*Source material*:
-=-=-

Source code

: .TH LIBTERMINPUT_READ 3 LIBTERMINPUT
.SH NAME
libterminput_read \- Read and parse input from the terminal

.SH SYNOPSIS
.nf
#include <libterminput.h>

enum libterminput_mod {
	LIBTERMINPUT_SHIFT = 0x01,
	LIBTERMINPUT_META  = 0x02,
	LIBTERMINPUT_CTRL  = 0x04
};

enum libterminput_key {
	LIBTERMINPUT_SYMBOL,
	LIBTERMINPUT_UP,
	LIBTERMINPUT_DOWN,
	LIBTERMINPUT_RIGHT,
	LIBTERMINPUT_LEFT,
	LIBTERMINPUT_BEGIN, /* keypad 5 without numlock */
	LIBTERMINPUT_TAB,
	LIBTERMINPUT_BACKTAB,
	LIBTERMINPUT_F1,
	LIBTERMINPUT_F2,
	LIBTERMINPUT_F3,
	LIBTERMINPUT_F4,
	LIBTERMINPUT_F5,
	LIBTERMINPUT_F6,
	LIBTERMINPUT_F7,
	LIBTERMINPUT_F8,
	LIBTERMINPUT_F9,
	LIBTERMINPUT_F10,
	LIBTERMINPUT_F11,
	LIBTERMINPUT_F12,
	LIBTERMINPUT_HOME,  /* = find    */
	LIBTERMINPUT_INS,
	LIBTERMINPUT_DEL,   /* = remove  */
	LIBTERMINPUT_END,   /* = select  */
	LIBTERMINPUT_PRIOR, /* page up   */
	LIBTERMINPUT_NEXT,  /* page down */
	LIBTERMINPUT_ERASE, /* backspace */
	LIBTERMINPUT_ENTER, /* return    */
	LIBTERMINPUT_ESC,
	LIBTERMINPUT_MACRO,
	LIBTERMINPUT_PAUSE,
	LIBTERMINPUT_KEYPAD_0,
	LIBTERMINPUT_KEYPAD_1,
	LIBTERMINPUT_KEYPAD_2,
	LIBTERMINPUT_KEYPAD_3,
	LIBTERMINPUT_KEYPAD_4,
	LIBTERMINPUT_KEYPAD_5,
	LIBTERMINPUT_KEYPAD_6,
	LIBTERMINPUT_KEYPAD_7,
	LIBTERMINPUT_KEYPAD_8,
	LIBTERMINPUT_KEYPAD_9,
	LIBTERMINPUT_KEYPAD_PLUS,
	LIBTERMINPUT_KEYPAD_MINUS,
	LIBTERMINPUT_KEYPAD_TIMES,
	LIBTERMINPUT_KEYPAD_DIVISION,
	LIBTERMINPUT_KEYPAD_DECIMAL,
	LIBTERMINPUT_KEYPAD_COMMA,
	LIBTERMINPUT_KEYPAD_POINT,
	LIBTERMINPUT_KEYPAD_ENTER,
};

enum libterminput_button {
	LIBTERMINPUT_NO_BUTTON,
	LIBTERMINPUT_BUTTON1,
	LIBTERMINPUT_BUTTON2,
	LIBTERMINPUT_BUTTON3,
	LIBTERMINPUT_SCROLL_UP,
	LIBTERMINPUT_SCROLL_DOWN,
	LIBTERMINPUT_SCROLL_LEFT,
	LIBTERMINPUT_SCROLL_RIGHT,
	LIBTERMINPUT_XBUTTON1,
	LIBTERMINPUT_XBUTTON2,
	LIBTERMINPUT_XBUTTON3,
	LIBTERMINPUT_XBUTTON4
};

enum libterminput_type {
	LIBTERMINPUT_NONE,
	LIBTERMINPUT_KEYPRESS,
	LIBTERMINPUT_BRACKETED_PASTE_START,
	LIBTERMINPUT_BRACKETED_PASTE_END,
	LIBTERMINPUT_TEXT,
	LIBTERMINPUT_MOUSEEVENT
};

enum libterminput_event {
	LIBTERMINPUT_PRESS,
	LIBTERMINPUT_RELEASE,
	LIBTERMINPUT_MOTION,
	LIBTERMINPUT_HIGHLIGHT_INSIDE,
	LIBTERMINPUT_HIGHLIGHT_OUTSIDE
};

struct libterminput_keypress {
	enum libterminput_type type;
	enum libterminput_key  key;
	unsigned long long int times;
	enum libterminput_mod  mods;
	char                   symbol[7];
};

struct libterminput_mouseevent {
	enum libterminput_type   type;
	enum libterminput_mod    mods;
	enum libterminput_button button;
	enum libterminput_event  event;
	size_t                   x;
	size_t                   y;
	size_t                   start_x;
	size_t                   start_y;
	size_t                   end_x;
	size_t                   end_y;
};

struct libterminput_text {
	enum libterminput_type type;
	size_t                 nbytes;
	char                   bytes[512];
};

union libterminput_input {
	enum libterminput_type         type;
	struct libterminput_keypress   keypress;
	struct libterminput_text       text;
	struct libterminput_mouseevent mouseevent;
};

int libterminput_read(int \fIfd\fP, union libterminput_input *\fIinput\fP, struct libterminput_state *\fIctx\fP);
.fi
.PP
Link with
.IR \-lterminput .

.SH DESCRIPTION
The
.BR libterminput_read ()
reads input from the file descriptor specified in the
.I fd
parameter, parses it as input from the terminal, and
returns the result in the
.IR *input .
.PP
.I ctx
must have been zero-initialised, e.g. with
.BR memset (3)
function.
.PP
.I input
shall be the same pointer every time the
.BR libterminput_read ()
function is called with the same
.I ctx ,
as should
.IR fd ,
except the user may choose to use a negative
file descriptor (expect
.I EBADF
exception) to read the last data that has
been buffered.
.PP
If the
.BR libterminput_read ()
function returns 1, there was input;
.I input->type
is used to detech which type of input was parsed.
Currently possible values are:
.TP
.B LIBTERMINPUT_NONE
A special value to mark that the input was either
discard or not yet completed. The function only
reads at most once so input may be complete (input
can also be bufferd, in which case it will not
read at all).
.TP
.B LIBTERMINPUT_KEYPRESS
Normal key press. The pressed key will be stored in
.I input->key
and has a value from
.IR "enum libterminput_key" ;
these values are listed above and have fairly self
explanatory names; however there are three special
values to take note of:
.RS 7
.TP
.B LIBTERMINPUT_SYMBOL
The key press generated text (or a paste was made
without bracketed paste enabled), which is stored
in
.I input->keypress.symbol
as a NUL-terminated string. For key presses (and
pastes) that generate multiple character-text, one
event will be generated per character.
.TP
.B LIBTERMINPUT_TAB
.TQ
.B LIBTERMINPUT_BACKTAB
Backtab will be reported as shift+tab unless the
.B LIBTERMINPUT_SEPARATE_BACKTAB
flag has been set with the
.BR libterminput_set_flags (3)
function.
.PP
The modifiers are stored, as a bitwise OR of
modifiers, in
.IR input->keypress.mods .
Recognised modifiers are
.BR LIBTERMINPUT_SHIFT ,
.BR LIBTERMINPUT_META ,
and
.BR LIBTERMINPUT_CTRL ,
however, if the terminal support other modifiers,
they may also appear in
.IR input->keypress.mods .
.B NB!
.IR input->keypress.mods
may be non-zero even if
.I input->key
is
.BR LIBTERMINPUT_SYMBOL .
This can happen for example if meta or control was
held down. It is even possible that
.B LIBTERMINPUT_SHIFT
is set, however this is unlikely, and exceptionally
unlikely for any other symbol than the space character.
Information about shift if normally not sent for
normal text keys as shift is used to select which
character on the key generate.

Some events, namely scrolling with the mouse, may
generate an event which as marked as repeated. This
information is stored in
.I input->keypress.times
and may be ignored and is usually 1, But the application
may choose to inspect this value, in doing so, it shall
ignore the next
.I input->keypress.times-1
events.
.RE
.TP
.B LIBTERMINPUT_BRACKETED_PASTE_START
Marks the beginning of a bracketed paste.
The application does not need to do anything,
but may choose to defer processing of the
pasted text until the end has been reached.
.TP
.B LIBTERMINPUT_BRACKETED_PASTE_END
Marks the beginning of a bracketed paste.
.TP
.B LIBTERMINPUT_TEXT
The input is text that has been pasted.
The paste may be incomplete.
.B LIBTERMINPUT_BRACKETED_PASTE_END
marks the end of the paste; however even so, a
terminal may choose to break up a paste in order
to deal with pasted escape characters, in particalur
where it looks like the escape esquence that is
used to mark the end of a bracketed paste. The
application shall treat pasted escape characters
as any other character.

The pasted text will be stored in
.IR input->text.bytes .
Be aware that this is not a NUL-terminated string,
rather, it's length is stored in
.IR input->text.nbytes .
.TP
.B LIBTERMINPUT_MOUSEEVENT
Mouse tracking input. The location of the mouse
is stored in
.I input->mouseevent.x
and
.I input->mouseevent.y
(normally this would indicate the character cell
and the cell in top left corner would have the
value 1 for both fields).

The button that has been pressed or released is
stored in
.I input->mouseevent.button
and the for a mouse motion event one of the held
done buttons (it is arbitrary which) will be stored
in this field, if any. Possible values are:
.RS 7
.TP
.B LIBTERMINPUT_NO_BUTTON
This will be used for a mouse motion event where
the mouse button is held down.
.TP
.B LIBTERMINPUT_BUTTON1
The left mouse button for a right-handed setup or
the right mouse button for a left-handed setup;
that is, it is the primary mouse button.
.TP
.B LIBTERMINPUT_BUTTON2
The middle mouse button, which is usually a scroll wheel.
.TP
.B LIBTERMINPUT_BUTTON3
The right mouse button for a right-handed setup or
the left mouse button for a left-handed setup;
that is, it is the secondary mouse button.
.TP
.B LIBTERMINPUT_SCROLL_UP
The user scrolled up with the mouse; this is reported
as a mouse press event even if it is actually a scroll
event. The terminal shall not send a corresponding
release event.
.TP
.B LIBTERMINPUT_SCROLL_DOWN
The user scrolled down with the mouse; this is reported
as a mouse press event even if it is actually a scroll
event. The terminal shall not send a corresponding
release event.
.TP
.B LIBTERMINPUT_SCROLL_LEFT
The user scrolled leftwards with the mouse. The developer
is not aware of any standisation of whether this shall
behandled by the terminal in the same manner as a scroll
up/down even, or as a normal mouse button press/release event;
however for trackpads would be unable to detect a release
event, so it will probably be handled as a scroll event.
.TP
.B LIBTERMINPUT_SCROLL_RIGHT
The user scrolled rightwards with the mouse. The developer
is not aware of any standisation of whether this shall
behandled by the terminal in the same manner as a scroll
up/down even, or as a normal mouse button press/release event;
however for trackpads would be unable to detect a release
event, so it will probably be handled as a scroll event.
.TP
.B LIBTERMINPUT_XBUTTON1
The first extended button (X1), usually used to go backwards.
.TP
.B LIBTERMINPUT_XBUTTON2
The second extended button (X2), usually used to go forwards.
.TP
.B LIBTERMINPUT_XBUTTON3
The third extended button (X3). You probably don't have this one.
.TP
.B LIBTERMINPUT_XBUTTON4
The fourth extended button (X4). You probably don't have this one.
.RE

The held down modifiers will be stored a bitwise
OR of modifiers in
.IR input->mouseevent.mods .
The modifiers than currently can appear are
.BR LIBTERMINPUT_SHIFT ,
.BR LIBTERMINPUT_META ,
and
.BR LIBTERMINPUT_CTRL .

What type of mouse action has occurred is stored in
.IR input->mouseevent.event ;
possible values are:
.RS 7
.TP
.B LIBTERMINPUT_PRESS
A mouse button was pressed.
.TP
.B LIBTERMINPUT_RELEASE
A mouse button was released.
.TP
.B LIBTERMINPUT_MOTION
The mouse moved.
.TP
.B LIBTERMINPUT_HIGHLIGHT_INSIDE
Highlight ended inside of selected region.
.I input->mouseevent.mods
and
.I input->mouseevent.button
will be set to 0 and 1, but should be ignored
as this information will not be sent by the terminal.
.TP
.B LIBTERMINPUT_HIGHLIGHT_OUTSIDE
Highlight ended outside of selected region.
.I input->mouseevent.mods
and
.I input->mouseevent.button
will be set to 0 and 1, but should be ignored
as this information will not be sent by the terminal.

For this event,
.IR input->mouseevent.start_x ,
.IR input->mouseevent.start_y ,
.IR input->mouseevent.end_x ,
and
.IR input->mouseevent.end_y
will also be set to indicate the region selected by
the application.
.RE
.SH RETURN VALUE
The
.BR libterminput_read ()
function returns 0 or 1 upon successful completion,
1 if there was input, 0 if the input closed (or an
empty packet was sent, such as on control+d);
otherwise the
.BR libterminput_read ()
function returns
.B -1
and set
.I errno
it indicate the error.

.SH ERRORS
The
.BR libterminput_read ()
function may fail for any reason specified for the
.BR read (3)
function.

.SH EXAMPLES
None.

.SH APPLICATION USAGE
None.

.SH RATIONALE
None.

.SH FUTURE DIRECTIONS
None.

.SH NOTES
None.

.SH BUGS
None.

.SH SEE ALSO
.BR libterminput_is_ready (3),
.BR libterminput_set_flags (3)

-=-=-

*Work to complete*:
A line belongs in the answer if it contains the word "string"; please copy each such line from the material.

*Response area*:
as a NUL-terminated string. For key presses (and
Be aware that this is not a NUL-terminated string,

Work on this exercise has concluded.